But this is not such great news for the management of Green Mountain as it seems to be at first blush. The suit can, and probably will, be refiled. (This is not, by the way, the same suit I wrote about a few weeks ago, that was filed against GMCR's underwriters.)
It's worthwhile to dwell a bit on what this suit is all about, why its allegations are significant, and why the suit was dismissed.
It all goes back to September 28, 2010, when the company announced that on September 20, 2010, the Securities and Exchange Commission started an inquiry of Green Mountain Coffee’s revenue accounting practices and its relationship with a certain vendor. That same day, the company announced that it found an accounting error involving K-Cup margins, but it said that error was “immaterial.”
Then, understandably, the suits started flying. On November 19, 2010, came more bad news, such as that the company found more accounting error and had "identified certain material weaknesses in its internal control over financial reporting," and that its CEO and CFO had determined "the Company's disclosure controls and procedures were not effective as of September 25, 2010."
Now, all that I've just described may sound bad, but you have to realize that under the Private Securities Litigation Reform Act of 1995, being naughty is not enough. The law, which was passed with the intent of discouraging class-action suits, accomplished that objective by giving private litigants massive barriers over which they must leap. Complaints in class action suits must specify
...each statement alleged to have been misleading, the reason or reasons why the statement is misleading, and, if an allegation regarding the statement or omission is made on information and belief, the complaint shall state with particularity all facts on which that belief is formed.
The court, in tossing out the complaint, notes that while the third quarter financials indisputably were false, that just wasn't enough. This reflects, I think, more on the absurd legal standards required for class actions than it does on the merits of the case.
For example, the judge's ruling says that "the complaint does not allege that the revelations prompted any change in the terms of the Lavazza deal" - one of the transactions Green Mountain was involved with a the time - "or that either party had second thoughts."
My favorite Green Mountain expert, Sam Antar, points out that:
At the time Green Mountain Coffee closed the Lavazza deal, it improperly disclosed that an accounting error involving K-Cup margins was an 'immaterial' accounting error. If the company had disclosed that the K-Cup margin error was material as opposed to immaterial, it would have been required to report material weaknesses in internal controls and restate its financial reports.
As a matter of fact, he said,
under S.E.C. Staff Accounting Bulletin No. 99, the K-Cup margin error was actually a material accounting error, because it helped the company meet analyst's earning expectations in Q2 of fiscal year 2010.
I guess it just shows that judges aren't accounting experts (not that you would expect them to be).
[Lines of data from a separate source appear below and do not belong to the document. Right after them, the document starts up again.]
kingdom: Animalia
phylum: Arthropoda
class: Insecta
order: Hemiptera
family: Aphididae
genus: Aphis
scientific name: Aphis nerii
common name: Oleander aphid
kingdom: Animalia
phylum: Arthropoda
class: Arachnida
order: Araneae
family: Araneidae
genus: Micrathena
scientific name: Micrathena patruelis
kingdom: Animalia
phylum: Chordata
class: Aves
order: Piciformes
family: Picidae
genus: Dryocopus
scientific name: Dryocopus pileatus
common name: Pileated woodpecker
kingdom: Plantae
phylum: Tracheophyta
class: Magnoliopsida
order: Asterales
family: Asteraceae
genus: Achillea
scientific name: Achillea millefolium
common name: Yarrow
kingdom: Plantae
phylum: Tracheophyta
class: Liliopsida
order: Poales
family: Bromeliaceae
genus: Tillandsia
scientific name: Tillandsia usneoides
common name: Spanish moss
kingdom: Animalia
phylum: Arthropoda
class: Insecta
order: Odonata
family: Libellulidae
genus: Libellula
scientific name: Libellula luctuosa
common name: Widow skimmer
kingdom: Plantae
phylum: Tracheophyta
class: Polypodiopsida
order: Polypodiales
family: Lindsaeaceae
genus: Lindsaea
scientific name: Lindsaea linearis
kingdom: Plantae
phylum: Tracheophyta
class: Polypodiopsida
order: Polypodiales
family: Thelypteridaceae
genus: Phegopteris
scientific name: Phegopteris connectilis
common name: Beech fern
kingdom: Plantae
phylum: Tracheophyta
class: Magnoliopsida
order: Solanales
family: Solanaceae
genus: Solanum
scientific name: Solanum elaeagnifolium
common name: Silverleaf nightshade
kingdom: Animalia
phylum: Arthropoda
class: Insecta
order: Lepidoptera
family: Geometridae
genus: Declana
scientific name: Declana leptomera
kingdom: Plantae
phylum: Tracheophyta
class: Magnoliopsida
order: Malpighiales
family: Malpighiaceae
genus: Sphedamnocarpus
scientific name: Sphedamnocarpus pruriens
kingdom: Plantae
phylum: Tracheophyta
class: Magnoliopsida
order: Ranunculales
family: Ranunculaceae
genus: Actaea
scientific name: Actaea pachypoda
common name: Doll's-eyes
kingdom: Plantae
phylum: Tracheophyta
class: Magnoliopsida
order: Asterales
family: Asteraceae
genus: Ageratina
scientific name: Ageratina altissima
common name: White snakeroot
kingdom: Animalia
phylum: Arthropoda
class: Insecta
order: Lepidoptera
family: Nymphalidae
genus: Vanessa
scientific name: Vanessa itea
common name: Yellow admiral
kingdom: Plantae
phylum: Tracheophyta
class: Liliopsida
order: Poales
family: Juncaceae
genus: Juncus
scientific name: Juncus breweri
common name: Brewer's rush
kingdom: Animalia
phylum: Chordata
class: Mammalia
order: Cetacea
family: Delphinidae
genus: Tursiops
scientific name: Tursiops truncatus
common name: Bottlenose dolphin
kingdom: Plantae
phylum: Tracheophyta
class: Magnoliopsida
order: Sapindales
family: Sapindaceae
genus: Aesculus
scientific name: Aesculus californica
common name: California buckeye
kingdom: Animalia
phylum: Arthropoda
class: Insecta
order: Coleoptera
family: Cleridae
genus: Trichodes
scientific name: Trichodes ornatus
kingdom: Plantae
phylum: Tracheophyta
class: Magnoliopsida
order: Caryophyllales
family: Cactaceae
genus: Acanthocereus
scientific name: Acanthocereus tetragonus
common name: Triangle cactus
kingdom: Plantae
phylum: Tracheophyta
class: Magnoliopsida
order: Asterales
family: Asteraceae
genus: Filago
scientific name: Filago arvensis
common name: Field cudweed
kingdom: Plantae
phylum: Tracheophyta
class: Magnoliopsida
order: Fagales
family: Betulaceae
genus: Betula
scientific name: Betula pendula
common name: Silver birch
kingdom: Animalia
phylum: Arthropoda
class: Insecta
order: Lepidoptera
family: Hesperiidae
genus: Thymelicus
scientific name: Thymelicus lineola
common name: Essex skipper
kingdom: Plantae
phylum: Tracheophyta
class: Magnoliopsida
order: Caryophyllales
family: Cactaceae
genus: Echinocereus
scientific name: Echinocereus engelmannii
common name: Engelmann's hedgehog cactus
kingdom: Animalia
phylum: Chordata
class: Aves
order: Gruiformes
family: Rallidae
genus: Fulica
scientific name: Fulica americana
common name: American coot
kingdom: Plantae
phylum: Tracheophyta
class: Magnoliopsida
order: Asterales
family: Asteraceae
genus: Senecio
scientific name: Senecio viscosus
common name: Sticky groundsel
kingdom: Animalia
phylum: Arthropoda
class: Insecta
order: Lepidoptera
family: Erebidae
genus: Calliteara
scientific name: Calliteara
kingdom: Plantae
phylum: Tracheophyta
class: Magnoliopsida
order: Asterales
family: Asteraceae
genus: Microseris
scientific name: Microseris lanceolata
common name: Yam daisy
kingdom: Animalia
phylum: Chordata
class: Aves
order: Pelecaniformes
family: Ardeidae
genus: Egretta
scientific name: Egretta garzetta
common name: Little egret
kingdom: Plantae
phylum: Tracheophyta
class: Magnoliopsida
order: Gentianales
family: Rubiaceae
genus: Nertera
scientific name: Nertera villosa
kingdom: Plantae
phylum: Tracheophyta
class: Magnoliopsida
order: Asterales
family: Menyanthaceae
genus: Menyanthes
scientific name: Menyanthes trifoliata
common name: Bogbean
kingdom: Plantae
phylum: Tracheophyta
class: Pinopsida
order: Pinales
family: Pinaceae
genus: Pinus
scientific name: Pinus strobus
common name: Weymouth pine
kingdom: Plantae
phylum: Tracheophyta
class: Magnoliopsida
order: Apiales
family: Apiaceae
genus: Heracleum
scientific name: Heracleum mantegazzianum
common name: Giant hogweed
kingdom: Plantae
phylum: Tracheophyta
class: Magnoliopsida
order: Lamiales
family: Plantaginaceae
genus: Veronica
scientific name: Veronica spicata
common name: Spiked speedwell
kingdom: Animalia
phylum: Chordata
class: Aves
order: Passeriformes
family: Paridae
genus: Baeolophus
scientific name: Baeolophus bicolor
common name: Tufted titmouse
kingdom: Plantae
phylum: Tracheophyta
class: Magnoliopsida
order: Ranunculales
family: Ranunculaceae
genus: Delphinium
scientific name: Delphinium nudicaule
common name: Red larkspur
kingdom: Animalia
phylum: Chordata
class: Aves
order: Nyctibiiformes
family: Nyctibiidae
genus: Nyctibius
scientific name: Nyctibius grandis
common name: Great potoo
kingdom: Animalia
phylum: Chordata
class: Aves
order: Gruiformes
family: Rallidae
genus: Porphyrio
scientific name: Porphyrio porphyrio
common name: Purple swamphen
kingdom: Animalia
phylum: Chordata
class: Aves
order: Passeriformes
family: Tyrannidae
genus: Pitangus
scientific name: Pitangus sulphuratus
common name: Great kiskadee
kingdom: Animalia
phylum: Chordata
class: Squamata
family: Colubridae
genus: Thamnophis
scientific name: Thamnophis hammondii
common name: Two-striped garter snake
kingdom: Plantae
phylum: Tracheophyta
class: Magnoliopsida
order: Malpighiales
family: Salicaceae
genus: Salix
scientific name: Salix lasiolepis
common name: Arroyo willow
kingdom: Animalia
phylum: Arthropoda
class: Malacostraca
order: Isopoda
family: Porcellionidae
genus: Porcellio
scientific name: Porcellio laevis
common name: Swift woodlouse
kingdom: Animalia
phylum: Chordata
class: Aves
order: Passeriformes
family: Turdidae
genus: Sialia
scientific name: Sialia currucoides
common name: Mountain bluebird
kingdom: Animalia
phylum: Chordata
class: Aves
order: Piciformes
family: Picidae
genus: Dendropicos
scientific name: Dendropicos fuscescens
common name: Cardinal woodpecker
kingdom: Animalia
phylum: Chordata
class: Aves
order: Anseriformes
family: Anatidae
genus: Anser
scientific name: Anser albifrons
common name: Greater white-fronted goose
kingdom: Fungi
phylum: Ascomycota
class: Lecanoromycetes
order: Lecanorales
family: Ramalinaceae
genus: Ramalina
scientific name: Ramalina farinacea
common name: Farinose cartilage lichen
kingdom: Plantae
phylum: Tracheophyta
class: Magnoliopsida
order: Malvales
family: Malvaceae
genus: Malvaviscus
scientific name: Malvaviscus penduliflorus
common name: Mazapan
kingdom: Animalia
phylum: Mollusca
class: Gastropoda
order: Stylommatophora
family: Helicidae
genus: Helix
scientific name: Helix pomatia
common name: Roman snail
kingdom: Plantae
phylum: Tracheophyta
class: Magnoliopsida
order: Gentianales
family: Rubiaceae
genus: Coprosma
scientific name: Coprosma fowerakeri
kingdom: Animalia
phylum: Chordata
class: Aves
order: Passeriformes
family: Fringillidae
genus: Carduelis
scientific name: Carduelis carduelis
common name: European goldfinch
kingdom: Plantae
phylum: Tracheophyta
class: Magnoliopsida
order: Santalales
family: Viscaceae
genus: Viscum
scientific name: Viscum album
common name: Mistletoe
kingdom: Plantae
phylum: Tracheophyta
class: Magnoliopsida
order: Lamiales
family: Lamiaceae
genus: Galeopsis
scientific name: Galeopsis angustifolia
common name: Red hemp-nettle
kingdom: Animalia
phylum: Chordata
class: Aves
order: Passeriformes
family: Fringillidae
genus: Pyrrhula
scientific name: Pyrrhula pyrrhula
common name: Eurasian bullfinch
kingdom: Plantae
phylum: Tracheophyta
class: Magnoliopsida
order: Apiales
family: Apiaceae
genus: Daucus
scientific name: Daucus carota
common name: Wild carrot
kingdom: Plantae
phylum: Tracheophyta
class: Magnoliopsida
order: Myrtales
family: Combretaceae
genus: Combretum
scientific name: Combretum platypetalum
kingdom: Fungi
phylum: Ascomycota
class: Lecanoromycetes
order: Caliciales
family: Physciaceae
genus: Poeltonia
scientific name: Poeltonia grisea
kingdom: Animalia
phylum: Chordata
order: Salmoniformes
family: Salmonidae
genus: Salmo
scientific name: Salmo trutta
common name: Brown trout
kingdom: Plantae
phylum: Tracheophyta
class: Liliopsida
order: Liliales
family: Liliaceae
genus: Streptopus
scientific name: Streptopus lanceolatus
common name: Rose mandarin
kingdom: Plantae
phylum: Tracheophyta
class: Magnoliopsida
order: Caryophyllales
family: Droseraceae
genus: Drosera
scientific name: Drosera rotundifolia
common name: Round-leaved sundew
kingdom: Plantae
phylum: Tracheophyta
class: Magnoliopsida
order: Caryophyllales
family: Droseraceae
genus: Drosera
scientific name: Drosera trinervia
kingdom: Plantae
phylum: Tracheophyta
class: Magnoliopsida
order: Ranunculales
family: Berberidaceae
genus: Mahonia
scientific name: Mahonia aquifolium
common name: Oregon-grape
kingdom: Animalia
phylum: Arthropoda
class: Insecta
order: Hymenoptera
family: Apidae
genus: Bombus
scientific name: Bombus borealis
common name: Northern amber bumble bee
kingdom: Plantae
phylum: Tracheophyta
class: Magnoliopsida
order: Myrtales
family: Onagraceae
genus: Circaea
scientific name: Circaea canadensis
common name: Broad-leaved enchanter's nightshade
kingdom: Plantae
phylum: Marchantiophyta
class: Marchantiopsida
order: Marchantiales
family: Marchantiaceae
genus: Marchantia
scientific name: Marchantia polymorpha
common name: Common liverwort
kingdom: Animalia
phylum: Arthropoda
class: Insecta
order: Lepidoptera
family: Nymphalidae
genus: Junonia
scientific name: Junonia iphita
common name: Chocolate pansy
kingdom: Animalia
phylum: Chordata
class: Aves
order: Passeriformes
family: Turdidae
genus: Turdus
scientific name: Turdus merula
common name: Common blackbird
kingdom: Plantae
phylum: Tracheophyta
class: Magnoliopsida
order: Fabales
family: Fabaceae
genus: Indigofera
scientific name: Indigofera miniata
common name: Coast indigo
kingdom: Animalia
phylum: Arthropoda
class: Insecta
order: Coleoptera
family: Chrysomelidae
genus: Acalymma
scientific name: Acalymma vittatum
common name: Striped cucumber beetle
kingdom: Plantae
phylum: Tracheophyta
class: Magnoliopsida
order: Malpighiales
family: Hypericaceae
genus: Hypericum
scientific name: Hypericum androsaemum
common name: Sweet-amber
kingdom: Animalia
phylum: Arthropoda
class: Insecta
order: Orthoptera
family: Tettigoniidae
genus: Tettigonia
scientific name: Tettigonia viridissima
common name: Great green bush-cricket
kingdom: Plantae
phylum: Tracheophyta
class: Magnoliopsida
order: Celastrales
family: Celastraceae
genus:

But, to be fair, Sam suggests that the plaintiff's lawyers might not have made as strong a case on the accounting as perhaps they could have.
Well, they get another bite of the apple. Maybe they'll get it right next time. Meanwhile, you have to wonder: Where is the SEC? What's the status of their inquiry? Or is it an investigation?
Inquiring minds want to know. You have to wonder if they're pulling all-nighters as they scrutinize the numbers. If so, I'm sure they're heavily into the caffeine. I have a suggestion as to where they might want to get their coffee, and you can be sure that it isn't a particular Vermont-based company that will go nameless.